もう少し大きくなると、バスタブ« baignoire »がシャワートレイの代わりになる。日本のビジネスホテルのバスルームのスタイルを簡略化したものだと思えばいいか。
« appartement »マンションの広さがT3かT4くらいになるとバスルームもゆったりとしてくる。それでも独立したバスタブを入れようと思うとスペースが必要になる。折衷案としてバスタブとシャワーが一体化したものが頻繁に選ばれるわけだ。
運よくバスルームそのものが広い人はシャワーとバスタブを別々に設置する。この辺りのものになると店のカタログでもよく見かける。大変見栄えがいい。
形状と用途から想像されるように、バスタブはむしろアクセサリー。フランス人はバスルームを体を洗う場所としか捉えていない。
だからシャワーさえあれば文句を言わない。機能性第一。わざわざバスタブに湯をはって「温まる」なんて面倒なことは考えない。
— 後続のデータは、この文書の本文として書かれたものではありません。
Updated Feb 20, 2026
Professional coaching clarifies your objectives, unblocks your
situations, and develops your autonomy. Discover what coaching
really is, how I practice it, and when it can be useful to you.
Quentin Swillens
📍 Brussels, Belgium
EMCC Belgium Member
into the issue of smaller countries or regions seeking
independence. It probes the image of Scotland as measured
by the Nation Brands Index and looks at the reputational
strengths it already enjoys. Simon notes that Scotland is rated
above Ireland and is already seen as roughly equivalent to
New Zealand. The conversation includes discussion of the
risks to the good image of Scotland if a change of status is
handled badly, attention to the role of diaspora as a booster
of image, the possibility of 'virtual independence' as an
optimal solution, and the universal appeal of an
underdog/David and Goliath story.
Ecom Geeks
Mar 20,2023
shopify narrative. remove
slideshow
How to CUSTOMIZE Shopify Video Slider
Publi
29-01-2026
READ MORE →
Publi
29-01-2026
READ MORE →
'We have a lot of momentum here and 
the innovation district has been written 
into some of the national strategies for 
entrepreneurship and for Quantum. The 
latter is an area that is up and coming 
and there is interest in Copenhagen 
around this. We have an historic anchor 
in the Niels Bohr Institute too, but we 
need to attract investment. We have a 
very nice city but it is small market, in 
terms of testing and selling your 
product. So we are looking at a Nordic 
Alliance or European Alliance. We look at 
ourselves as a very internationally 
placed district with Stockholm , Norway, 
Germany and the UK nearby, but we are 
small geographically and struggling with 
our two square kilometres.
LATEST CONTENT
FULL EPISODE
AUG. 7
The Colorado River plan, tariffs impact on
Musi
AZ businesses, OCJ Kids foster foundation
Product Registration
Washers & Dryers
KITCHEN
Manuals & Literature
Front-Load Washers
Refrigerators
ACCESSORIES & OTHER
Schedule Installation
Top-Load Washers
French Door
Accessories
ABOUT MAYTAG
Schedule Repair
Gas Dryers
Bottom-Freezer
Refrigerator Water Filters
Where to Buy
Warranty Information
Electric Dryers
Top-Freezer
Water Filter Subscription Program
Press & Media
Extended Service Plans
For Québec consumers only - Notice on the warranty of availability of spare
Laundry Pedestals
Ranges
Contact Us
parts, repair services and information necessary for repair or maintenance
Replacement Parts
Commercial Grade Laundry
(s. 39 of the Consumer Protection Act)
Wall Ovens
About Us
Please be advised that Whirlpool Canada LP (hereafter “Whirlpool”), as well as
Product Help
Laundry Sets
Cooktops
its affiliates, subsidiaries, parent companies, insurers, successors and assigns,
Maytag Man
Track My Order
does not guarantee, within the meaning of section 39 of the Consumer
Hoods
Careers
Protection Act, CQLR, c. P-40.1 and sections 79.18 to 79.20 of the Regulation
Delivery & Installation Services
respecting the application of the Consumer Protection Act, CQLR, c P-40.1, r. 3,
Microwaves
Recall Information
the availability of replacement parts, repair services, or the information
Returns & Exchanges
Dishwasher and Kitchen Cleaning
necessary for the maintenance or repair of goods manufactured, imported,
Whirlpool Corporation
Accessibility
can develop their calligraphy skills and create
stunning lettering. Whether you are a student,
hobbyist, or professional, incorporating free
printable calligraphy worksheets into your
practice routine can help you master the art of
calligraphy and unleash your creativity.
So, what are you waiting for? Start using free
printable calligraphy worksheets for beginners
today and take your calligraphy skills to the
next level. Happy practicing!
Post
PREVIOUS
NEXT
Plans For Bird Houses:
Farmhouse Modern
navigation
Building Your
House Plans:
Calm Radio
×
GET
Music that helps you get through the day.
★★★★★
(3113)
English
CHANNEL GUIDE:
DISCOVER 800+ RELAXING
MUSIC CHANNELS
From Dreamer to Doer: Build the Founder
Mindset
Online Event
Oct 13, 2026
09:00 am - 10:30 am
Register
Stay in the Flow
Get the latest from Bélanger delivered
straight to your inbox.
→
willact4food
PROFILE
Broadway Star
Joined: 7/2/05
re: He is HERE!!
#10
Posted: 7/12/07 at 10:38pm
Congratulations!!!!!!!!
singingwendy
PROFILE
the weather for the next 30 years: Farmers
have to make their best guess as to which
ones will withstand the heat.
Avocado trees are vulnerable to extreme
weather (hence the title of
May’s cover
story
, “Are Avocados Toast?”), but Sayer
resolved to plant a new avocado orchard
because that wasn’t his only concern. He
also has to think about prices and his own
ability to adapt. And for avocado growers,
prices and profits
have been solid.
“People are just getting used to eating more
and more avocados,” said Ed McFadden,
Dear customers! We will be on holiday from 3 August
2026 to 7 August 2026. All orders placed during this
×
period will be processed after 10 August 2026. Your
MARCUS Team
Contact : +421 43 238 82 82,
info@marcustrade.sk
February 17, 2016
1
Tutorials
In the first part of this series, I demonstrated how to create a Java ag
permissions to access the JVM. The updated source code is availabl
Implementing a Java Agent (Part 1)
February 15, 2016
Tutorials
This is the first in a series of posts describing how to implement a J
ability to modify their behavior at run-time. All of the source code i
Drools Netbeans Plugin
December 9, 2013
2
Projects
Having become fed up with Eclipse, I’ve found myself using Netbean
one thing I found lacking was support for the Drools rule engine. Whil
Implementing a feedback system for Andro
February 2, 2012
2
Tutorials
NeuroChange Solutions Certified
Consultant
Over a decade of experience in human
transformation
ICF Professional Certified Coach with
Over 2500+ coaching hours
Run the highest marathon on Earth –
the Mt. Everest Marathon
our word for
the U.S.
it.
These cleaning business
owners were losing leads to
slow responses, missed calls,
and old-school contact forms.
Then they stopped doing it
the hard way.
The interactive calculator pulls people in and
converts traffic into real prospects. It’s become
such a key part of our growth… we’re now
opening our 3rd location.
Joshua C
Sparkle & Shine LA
そもそも「お風呂に入る」と言わずに « se laver »とか « se doucher »という。文字通り体を洗うという意味。
それじゃあバスタブはなんのためにあるの?
今の流行りはジャクジーとアロマ。要するにセラピー感覚。普段の生活でバスタブを使う人は、いなくはないが稀だろう。さもなければ「飾り」?所有欲を掻き立てるものではあるようだ。
個人差があるので異論はあることと思う。あくまで(個人的な)一般論。確かなのは、日常的にはシャワーしか使わないということ。この点ではほぼ100%の理解を得られると思う。
逆に、「温まる」日本式のバスタブ使用法が見直されてというか導入され始めている。現時点では「追い焚き」はない。さっきも触れたように、セラピーとして使われ、実際に導入しているマッサージ師 « kinésithétapeute »もいる。それ用のバスタブも専門店でちらほら見られる。普通のもの(1m60くらい?)と比べるとずっと短く(1m-1m20)深さがある。五右衛門風呂を長方形か楕円形にしたと思えばいい。「浸かって温まる」ことが目的だからこうなる。水の消費量も少なくてすむ。
また余談だが、フランスに着いて初めての家庭に居候した時、シャワーの使用に関して一つ注意された。
『シャワーは週2回まで。長く使うのはダメ」
??長く使うなというのはわかる。そもそもシャワーだからそう長くは居られない。でも週2回だけ?
実は週2−3回というのがフランスの、少なくとも普通の学生のシャワー頻度だった(今は知らないが)。まあ2日に1回というのは日本でも普通かも?3日に1回というのは、、、少し臭いそう。
ご存知の通りフランスは気候的に湿度が低いので汗をかきにくい環境ではある。2日に1回のシャワーはむしろ論理的でさえある。あとは個人差だろう。